Author(s): Robert Louis Stevenson
This is the "Penguin English Library Edition" of "Dr Jekyll and Mr Hyde" by Robert Louis Stevenson. 'All human beings, as we meet them, are commingled out of good and evil: and Edward Hyde, alone in the ranks of mankind, was pure evil'. Published as a 'shilling shocker', Robert Louis Stevenson's dark psychological fantasy gave birth to the idea of the split personality. The story of respectable Dr Jekyll's strange association with 'damnable young man' Edward Hyde; the hunt through fog-bound London for a killer; and the final revelation of Hyde's true identity is a chilling exploration of humanity's basest capacity for evil. This edition also includes Stevenson's chilling story "The Bottle Imp". "The Penguin English Library" - 100 editions of the best fiction in English, from the eighteenth century and the very first novels to the beginning of the First World War.

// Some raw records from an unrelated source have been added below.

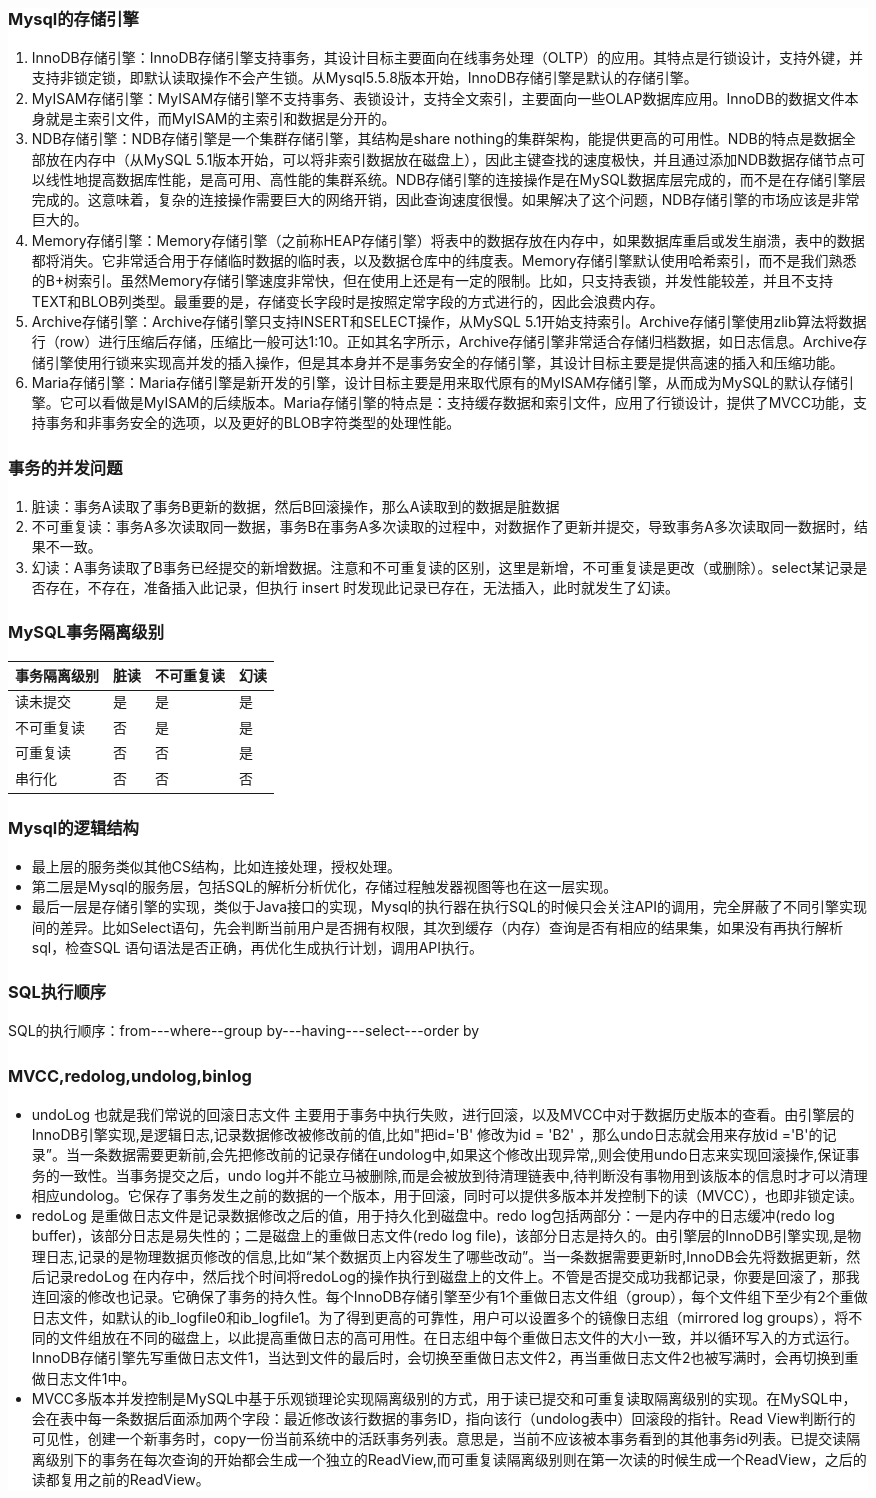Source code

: ### Mysql的存储引擎

1. InnoDB存储引擎：InnoDB存储引擎支持事务，其设计目标主要面向在线事务处理（OLTP）的应用。其特点是行锁设计，支持外键，并支持非锁定锁，即默认读取操作不会产生锁。从Mysql5.5.8版本开始，InnoDB存储引擎是默认的存储引擎。
2. MyISAM存储引擎：MyISAM存储引擎不支持事务、表锁设计，支持全文索引，主要面向一些OLAP数据库应用。InnoDB的数据文件本身就是主索引文件，而MyISAM的主索引和数据是分开的。
3. NDB存储引擎：NDB存储引擎是一个集群存储引擎，其结构是share nothing的集群架构，能提供更高的可用性。NDB的特点是数据全部放在内存中（从MySQL 5.1版本开始，可以将非索引数据放在磁盘上），因此主键查找的速度极快，并且通过添加NDB数据存储节点可以线性地提高数据库性能，是高可用、高性能的集群系统。NDB存储引擎的连接操作是在MySQL数据库层完成的，而不是在存储引擎层完成的。这意味着，复杂的连接操作需要巨大的网络开销，因此查询速度很慢。如果解决了这个问题，NDB存储引擎的市场应该是非常巨大的。
4. Memory存储引擎：Memory存储引擎（之前称HEAP存储引擎）将表中的数据存放在内存中，如果数据库重启或发生崩溃，表中的数据都将消失。它非常适合用于存储临时数据的临时表，以及数据仓库中的纬度表。Memory存储引擎默认使用哈希索引，而不是我们熟悉的B+树索引。虽然Memory存储引擎速度非常快，但在使用上还是有一定的限制。比如，只支持表锁，并发性能较差，并且不支持TEXT和BLOB列类型。最重要的是，存储变长字段时是按照定常字段的方式进行的，因此会浪费内存。
5. Archive存储引擎：Archive存储引擎只支持INSERT和SELECT操作，从MySQL 5.1开始支持索引。Archive存储引擎使用zlib算法将数据行（row）进行压缩后存储，压缩比一般可达1∶10。正如其名字所示，Archive存储引擎非常适合存储归档数据，如日志信息。Archive存储引擎使用行锁来实现高并发的插入操作，但是其本身并不是事务安全的存储引擎，其设计目标主要是提供高速的插入和压缩功能。
6. Maria存储引擎：Maria存储引擎是新开发的引擎，设计目标主要是用来取代原有的MyISAM存储引擎，从而成为MySQL的默认存储引擎。它可以看做是MyISAM的后续版本。Maria存储引擎的特点是：支持缓存数据和索引文件，应用了行锁设计，提供了MVCC功能，支持事务和非事务安全的选项，以及更好的BLOB字符类型的处理性能。

### 事务的并发问题

1. 脏读：事务A读取了事务B更新的数据，然后B回滚操作，那么A读取到的数据是脏数据
2. 不可重复读：事务A多次读取同一数据，事务B在事务A多次读取的过程中，对数据作了更新并提交，导致事务A多次读取同一数据时，结果不一致。
3. 幻读：A事务读取了B事务已经提交的新增数据。注意和不可重复读的区别，这里是新增，不可重复读是更改（或删除）。select某记录是否存在，不存在，准备插入此记录，但执行 insert 时发现此记录已存在，无法插入，此时就发生了幻读。

### MySQL事务隔离级别

| 事务隔离级别 | 脏读 | 不可重复读 | 幻读 |
|--------|----|-------|----|
| 读未提交   | 是  | 是     | 是  |
| 不可重复读  | 否  | 是     | 是  |
| 可重复读   | 否  | 否     | 是  |
| 串行化    | 否  | 否     | 否  |

### Mysql的逻辑结构

* 最上层的服务类似其他CS结构，比如连接处理，授权处理。
* 第二层是Mysql的服务层，包括SQL的解析分析优化，存储过程触发器视图等也在这一层实现。
* 最后一层是存储引擎的实现，类似于Java接口的实现，Mysql的执行器在执行SQL的时候只会关注API的调用，完全屏蔽了不同引擎实现间的差异。比如Select语句，先会判断当前用户是否拥有权限，其次到缓存（内存）查询是否有相应的结果集，如果没有再执行解析sql，检查SQL 语句语法是否正确，再优化生成执行计划，调用API执行。

### SQL执行顺序

SQL的执行顺序：from---where--group by---having---select---order by

### MVCC,redolog,undolog,binlog

* undoLog 也就是我们常说的回滚日志文件 主要用于事务中执行失败，进行回滚，以及MVCC中对于数据历史版本的查看。由引擎层的InnoDB引擎实现,是逻辑日志,记录数据修改被修改前的值,比如"把id='B' 修改为id = 'B2' ，那么undo日志就会用来存放id ='B'的记录”。当一条数据需要更新前,会先把修改前的记录存储在undolog中,如果这个修改出现异常,,则会使用undo日志来实现回滚操作,保证事务的一致性。当事务提交之后，undo log并不能立马被删除,而是会被放到待清理链表中,待判断没有事物用到该版本的信息时才可以清理相应undolog。它保存了事务发生之前的数据的一个版本，用于回滚，同时可以提供多版本并发控制下的读（MVCC），也即非锁定读。
* redoLog 是重做日志文件是记录数据修改之后的值，用于持久化到磁盘中。redo log包括两部分：一是内存中的日志缓冲(redo log buffer)，该部分日志是易失性的；二是磁盘上的重做日志文件(redo log file)，该部分日志是持久的。由引擎层的InnoDB引擎实现,是物理日志,记录的是物理数据页修改的信息,比如“某个数据页上内容发生了哪些改动”。当一条数据需要更新时,InnoDB会先将数据更新，然后记录redoLog 在内存中，然后找个时间将redoLog的操作执行到磁盘上的文件上。不管是否提交成功我都记录，你要是回滚了，那我连回滚的修改也记录。它确保了事务的持久性。每个InnoDB存储引擎至少有1个重做日志文件组（group），每个文件组下至少有2个重做日志文件，如默认的ib_logfile0和ib_logfile1。为了得到更高的可靠性，用户可以设置多个的镜像日志组（mirrored log groups），将不同的文件组放在不同的磁盘上，以此提高重做日志的高可用性。在日志组中每个重做日志文件的大小一致，并以循环写入的方式运行。InnoDB存储引擎先写重做日志文件1，当达到文件的最后时，会切换至重做日志文件2，再当重做日志文件2也被写满时，会再切换到重做日志文件1中。
* MVCC多版本并发控制是MySQL中基于乐观锁理论实现隔离级别的方式，用于读已提交和可重复读取隔离级别的实现。在MySQL中，会在表中每一条数据后面添加两个字段：最近修改该行数据的事务ID，指向该行（undolog表中）回滚段的指针。Read View判断行的可见性，创建一个新事务时，copy一份当前系统中的活跃事务列表。意思是，当前不应该被本事务看到的其他事务id列表。已提交读隔离级别下的事务在每次查询的开始都会生成一个独立的ReadView,而可重复读隔离级别则在第一次读的时候生成一个ReadView，之后的读都复用之前的ReadView。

My eleven-year-old and I read this for our bedtime story over a few exciting nights, and we enjoyed discussing our observations and opinions (on the suppression and isolation of parts of the spectrum of inclinations that make a ‘personality’, and the consequent tendency of a suppressed part to grow in strength until the part seeks to supplant the whole, and that sort of thing). Stevenson first started explored these matters in the (unsuccessful) play Deacon Brodie, or, The Double Life, about the respectable life and crimes of Edinburgh cabinet-maker William Brodie, some of whose furniture Stevenson’s family owned. - Thomas
Robert Louis Stevenson was born in Edinburgh in 1850. The son of a prosperous civil engineer, he was expected to follow the family profession but was finally allowed to study law at Edinburgh University. Stevenson reacted forcibly against the Presbyterianism of both his city's professional classes and his devout parents, but the influence of Calvinism on his childhood informed the fascination with evil that is so powerfully explored in Dr Jekyll and Mr Hyde. Stevenson suffered from a severe respiratory disease from his twenties onwards, leading him to settle in the gentle climate of Samoa with his American wife, Fanny Osbourne.